§ **Extrait à lire**:
Pour MM. Franck et Pitres[2], la substance grise est manifestement plus excitable que la substance blanche. Quoique d’autres expérimentateurs, comme M. Dupuy, comme M. Hermann, prétendent le contraire, il me paraît vraisemblable, d’après la manière très précise dont furent faites les expériences de MM. Franck et Pitres, que la couche corticale du cerveau est plus excitable que la substance blanche sous-jacente. Ces expériences ne doivent être entreprises que sur des animaux non anesthésiés. C’est même peut-être pour n’avoir pas toujours pris cette précaution que les résultats sont si discordants. En effet, les anesthésiques font disparaître très vite l’excitabilité de la substance grise, alors qu’ils respectent encore la substance blanche, qui conserve beaucoup plus longtemps sa vitalité. Sur un chien profondément chloralisé, j’ai constaté que l’écorce grise était à peine excitable. Il a alors suffi d’abraser avec le bistouri la mince lamelle grise périphérique pour pouvoir constater aussitôt un accroissement notable de l’excitabilité. C’est le contraire qui a lieu sur des animaux non chloralisés, au moins d’après les expériences de MM. Franck et Pitres.

Il n’en reste pas moins dans l’interprétation de ces divers faits une certaine incertitude, d’autant plus que l’ablation par l’instrument tranchant d’une portion de tissu cérébral peut provoquer des désordres locaux et diminuer l’excitabilité des parties avoisinantes. Il est certain que l’excitation électrique ne diffuse pas jusqu’au corps strié, comme on l’avait d’abord supposé, mais on peut très bien admettre

  1. Gazette médicale, fév. 1880, n° 6.
  2. Article Nerveux (Système) du Dict. encyclop. des sciences médicales, p.  384.

§ **Données fournies**:
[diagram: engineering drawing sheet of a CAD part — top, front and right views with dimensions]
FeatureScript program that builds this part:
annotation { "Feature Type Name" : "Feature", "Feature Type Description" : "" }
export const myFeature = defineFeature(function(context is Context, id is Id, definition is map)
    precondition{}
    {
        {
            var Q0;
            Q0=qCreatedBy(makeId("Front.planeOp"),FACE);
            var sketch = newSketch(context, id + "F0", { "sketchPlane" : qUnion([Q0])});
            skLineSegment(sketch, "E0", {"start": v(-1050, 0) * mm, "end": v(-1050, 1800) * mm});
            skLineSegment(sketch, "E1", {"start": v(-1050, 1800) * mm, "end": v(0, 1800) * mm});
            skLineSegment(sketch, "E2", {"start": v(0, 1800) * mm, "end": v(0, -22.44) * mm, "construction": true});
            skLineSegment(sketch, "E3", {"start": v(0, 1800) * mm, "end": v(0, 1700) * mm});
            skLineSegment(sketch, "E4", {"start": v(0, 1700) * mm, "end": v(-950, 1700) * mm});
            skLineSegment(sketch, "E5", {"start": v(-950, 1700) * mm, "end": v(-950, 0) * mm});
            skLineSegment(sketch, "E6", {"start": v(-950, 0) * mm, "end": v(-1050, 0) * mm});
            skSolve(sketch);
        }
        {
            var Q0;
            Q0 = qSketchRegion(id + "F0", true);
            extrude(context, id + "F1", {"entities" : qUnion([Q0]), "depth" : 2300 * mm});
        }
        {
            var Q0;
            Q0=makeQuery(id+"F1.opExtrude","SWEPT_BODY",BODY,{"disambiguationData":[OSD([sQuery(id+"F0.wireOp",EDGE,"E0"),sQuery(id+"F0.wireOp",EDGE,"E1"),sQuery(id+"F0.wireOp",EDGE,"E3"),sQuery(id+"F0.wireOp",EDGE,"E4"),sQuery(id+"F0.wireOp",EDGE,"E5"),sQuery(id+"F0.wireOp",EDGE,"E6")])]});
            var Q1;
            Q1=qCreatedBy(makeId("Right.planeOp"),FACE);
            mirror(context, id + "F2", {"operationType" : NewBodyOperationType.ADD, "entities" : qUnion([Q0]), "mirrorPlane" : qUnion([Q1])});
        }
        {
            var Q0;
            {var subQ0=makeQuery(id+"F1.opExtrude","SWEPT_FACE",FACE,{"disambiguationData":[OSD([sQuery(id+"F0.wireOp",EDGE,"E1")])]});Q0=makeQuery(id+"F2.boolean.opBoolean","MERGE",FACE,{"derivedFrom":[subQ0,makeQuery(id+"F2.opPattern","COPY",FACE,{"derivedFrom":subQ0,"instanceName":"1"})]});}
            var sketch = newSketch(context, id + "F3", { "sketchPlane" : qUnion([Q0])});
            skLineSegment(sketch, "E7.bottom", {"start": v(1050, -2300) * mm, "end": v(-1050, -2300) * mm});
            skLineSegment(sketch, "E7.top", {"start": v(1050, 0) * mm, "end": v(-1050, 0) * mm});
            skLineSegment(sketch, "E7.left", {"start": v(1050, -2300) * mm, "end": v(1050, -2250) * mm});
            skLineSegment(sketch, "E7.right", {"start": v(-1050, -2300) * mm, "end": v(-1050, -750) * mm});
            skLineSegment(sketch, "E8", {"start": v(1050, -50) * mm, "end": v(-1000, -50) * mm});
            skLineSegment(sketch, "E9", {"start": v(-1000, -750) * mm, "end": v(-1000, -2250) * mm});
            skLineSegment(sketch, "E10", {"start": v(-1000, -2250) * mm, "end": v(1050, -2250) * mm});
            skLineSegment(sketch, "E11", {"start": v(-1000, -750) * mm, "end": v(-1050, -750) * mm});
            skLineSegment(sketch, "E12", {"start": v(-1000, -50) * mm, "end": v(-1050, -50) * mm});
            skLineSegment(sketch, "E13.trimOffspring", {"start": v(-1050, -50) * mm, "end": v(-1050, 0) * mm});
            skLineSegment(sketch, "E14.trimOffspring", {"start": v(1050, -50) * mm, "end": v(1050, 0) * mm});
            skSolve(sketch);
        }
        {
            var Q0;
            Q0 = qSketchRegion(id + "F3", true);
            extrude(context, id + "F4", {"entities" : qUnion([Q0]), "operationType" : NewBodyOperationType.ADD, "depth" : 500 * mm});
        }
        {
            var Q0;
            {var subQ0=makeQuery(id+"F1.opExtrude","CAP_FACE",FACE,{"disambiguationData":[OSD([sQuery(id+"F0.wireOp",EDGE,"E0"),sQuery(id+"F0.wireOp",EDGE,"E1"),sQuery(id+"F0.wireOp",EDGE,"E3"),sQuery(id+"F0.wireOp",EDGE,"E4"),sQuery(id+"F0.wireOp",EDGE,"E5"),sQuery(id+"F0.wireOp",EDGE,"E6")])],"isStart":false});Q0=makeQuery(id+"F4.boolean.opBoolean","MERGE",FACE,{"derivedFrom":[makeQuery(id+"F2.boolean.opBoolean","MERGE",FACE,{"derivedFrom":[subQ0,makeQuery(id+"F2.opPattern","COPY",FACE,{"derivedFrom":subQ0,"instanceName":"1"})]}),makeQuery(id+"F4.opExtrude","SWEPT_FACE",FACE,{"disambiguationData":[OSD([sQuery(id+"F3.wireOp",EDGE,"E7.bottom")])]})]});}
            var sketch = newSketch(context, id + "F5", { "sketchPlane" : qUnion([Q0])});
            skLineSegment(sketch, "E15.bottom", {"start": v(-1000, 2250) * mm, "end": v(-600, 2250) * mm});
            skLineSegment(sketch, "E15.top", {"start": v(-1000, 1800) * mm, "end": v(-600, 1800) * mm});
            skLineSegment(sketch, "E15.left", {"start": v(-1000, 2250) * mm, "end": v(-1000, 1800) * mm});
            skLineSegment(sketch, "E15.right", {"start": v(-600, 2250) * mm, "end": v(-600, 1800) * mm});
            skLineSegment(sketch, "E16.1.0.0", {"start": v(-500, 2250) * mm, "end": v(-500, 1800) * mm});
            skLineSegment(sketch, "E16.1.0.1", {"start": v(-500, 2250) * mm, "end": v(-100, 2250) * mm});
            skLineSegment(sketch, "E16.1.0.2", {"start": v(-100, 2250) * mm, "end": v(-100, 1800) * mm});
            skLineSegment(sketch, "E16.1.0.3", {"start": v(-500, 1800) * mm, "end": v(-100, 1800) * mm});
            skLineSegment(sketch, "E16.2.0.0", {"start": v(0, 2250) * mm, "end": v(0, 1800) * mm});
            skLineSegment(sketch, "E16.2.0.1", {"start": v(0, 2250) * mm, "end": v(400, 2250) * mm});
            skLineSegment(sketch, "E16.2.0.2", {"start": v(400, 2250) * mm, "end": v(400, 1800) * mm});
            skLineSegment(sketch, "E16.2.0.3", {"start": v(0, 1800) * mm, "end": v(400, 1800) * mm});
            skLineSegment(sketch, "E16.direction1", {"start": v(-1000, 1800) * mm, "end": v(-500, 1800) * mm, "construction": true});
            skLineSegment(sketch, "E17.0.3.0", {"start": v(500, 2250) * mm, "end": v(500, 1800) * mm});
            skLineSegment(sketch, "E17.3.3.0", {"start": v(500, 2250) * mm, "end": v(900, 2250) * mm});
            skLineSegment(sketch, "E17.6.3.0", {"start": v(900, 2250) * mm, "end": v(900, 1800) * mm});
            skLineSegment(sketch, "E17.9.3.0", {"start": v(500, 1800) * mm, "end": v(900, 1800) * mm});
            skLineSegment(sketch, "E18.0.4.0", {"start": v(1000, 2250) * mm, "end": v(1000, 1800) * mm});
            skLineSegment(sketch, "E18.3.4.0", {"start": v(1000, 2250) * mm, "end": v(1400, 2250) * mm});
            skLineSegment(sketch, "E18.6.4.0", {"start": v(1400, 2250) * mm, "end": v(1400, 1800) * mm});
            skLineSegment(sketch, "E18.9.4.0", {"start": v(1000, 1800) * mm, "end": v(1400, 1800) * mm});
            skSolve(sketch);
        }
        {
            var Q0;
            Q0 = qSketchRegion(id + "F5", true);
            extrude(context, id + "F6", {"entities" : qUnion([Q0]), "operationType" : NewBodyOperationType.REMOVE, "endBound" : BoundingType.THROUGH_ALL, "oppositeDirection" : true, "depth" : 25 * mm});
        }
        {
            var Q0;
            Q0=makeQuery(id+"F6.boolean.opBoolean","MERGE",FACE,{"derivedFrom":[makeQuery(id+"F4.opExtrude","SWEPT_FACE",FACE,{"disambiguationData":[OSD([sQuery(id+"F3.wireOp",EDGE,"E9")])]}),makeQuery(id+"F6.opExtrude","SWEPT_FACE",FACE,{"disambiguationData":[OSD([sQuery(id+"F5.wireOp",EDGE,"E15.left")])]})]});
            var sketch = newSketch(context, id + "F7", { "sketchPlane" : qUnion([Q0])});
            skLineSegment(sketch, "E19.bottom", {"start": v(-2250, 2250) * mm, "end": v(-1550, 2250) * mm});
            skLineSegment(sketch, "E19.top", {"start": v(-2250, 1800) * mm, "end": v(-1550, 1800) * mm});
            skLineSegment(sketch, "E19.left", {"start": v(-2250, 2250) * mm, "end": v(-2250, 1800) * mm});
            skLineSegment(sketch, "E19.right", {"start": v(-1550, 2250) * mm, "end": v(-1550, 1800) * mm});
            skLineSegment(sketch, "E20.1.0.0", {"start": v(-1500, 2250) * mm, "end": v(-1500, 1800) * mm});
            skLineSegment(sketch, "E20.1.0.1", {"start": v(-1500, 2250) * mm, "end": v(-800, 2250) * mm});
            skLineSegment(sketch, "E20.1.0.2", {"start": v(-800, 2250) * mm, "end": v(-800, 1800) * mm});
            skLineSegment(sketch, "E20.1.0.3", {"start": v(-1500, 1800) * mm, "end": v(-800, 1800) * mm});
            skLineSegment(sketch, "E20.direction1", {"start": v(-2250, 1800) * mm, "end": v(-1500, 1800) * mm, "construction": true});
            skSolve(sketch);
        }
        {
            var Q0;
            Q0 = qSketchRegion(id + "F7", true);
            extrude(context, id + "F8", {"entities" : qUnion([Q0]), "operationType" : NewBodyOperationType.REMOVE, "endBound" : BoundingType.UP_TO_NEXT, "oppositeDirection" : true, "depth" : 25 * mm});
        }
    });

§ **Questions**:
#1 Relevez tous les noms propres d'expérimentateurs mentionnés dans l'extrait.
#2 Répondez aux questions suivantes d'après l'extrait.
(a) Sur quels animaux ces expériences doivent-elles être entreprises ?
(b) Sur quel animal l'écorce grise s'est-elle montrée à peine excitable ?
(c) Jusqu'à quelle structure l'excitation électrique ne diffuse-t-elle pas ?
#3 Recopiez le passage de l'extrait qui va de « Il n’en reste » à « 1880, n° 6. ».
Les données ne jouent aucun rôle dans cet exercice.

§ **Corrigé**:
#1 Franck, Pitres, Dupuy, Hermann

#2
(a) Sur des animaux non anesthésiés.
(b) Sur un chien profondément chloralisé.
(c) Jusqu'au corps strié.

#3
Il n’en reste pas moins dans l’interprétation de ces divers faits une certaine incertitude, d’autant plus que l’ablation par l’instrument tranchant d’une portion de tissu cérébral peut provoquer des désordres locaux et diminuer l’excitabilité des parties avoisinantes. Il est certain que l’excitation électrique ne diffuse pas jusqu’au corps strié, comme on l’avait d’abord supposé, mais on peut très bien admettre

  1. Gazette médicale, fév. 1880, n° 6.